Costco, Starbucks, and Whole Foods unveiled this past Sunday an alternative to the Employee Free Choice Act (EFCA). According to a very informative Bloomberg.com article by Holly Rosenkrantz, “Under the alternative being sought by the three companies, management could demand a secret-ballot election, and a provision of the original bill requiring binding arbitration for union contracts would be dropped. Penalties would be increased for companies that take action against workers before union elections and refuse to participate in collective bargaining. The alternative would also set a fixed period in which a union election must be held, and would provide unions with the same access to meet with workers as employers get before an organizing vote.”
Not surprising, the proposal was quickly rejected by staunch supporters of EFCA (e.g. the AFL-CIO, Senator Tom Harkin of Iowa), as well as some pro-business groups (e.g. National Right to Work Committee).
If you’re counting votes in the Senate, the business community won a key vote yesterday against EFCA when Senator Arlen Specter (R-PA) stated his intention to vote against the legislation. You can watch his speech below, or read the text here.
In Senator Specter’s words, “The problems of the recession make this a particularly bad time to enact Employees Free Choice legislation. Employers understandably complain that adding a burden would result in further job losses. If efforts are unsuccessful to give Labor sufficient bargaining power through amendments to the NLRA, then I would be willing to reconsider Employees’ Free Choice legislation when the economy returns to normalcy.”
I agree. Bad timing.
Like the retailers, Senator Specter is looking for a middle ground solution. His approach is to make specific revisions to the National Labor Relations Act (NLRA), which he outlines in the text of his speech. Among his suggestions: Establishing a timetable (e.g., require that an election must be held within 10 days of a filing of a joint petition from the employer and the union) and adding unfair labor practices (e.g., an employer or union official visits to an employee at his/her home without prior consent for any purpose related to a representation campaign).
Is a middle ground solution for labor reform possible?
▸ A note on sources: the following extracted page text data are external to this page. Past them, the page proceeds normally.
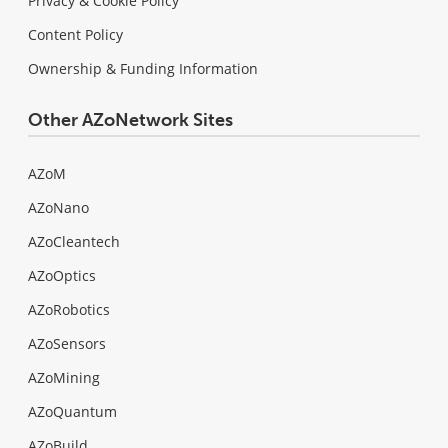
Privacy & Cookie Policy
Content Policy
Ownership & Funding Information
Other AZoNetwork Sites
AZoM
AZoNano
AZoCleantech
AZoOptics
AZoRobotics
AZoSensors
AZoMining
AZoQuantum
AZoBuild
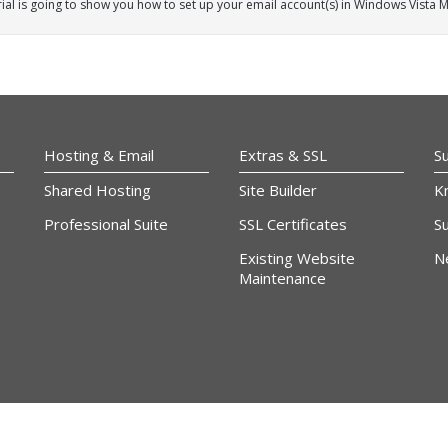
rial is going to show you how to set up your email account(s) in Windows Vista Ma
Hosting & Email
Extras & SSL
S
Shared Hosting
Site Builder
K
Professional Suite
SSL Certificates
Su
Existing Website
N
Maintenance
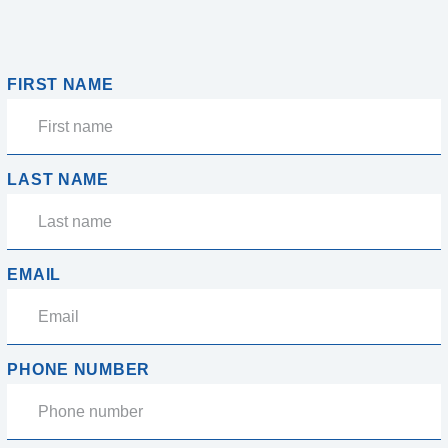
FIRST NAME
LAST NAME
EMAIL
PHONE NUMBER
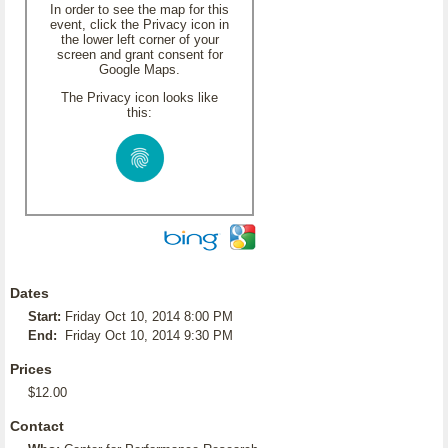
In order to see the map for this
event, click the Privacy icon in
the lower left corner of your
screen and grant consent for
Google Maps.
The Privacy icon looks like
this:
Dates
Start:
Friday Oct 10, 2014 8:00 PM
End:
Friday Oct 10, 2014 9:30 PM
Prices
$12.00
Contact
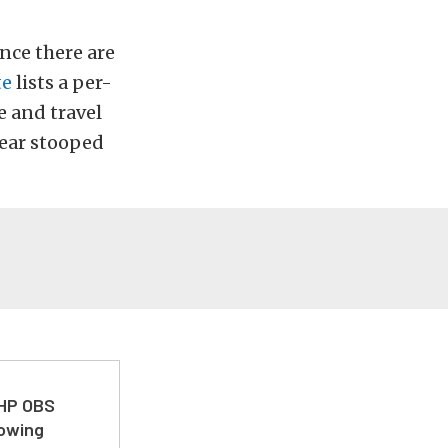
ince there are
te
lists a per-
e and travel
 year stooped
 HP OBS
Towing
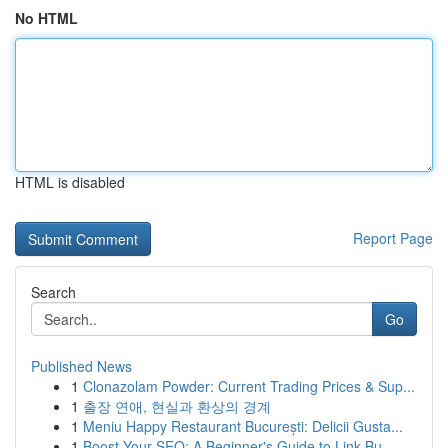
No HTML
HTML is disabled
Report Page
Search
Go
Published News
1
Clonazolam Powder: Current Trading Prices & Sup...
1
출장 연애, 현실과 환상의 경계
1
Meniu Happy Restaurant București: Delicii Gusta...
1
Boost Your SEO: A Beginner's Guide to Link Bu...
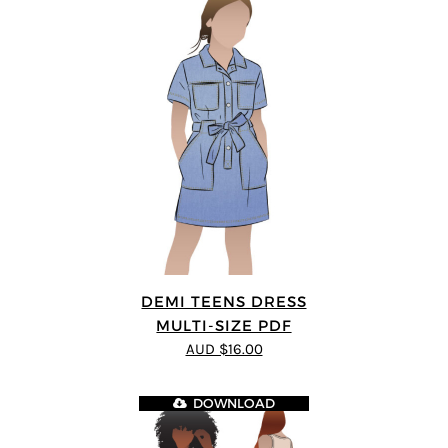
DEMI TEENS DRESS
MULTI-SIZE PDF
AUD $16.00
DOWNLOAD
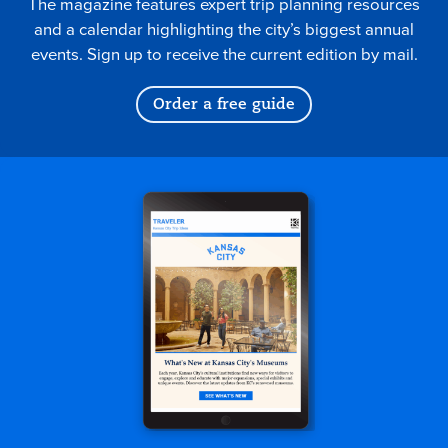
The magazine features expert trip planning resources
and a calendar highlighting the city’s biggest annual
events. Sign up to receive the current edition by mail.
Order a free guide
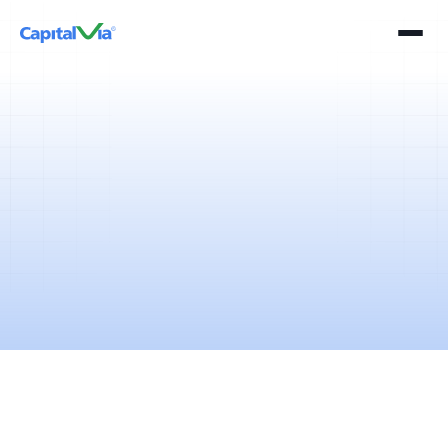
2 mins
April 11, 2025
Passive investing is one of the many investment strategies which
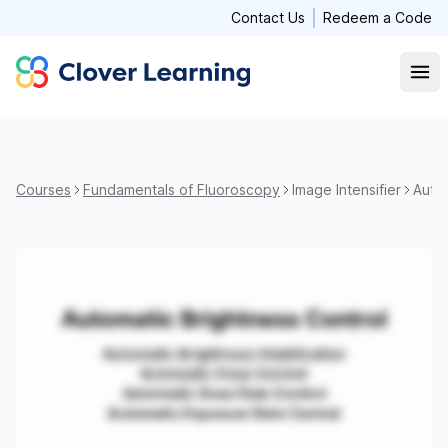
Contact Us
Redeem a Code
Clover Learning
Open
Courses
Fundamentals of Fluoroscopy
Image Intensifier
Autom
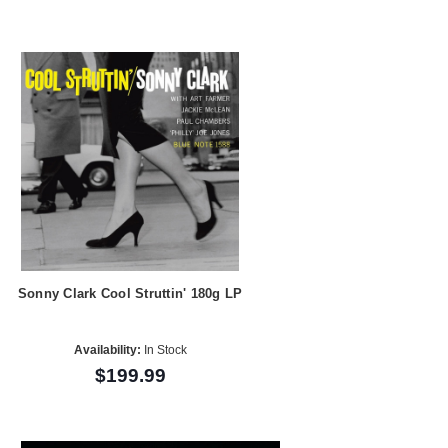
Sonny Clark Cool Struttin' 180g LP
Availability:
In Stock
$199.99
It sure doesn’t look that way. In my opinion, there will be no compromise on EFCA. It will either pass or fail based on which lobbying group spends the most money to sway “swing senators” their way.
Finally, in related news, FedEx is threatening to cancel a multi-billion dollar order for cargo planes with Boeing if Congress passes a law that would make it easier for unions to organize at the company, according to an article in today’s Wall Street Journal. Specifically, there’s a bill in Congress that would remove employees from FedEx’s Express unit from the jurisdiction of the federal Railway Labor Act of 1926 to the National Labor Relations Act. Organizing rules are more stringent under the railway act, hence the reason why FedEx wants to maintain the status quo.
Is the type of action FedEx is threatening to take a harbinger of what’s to come from other companies if EFCA passes?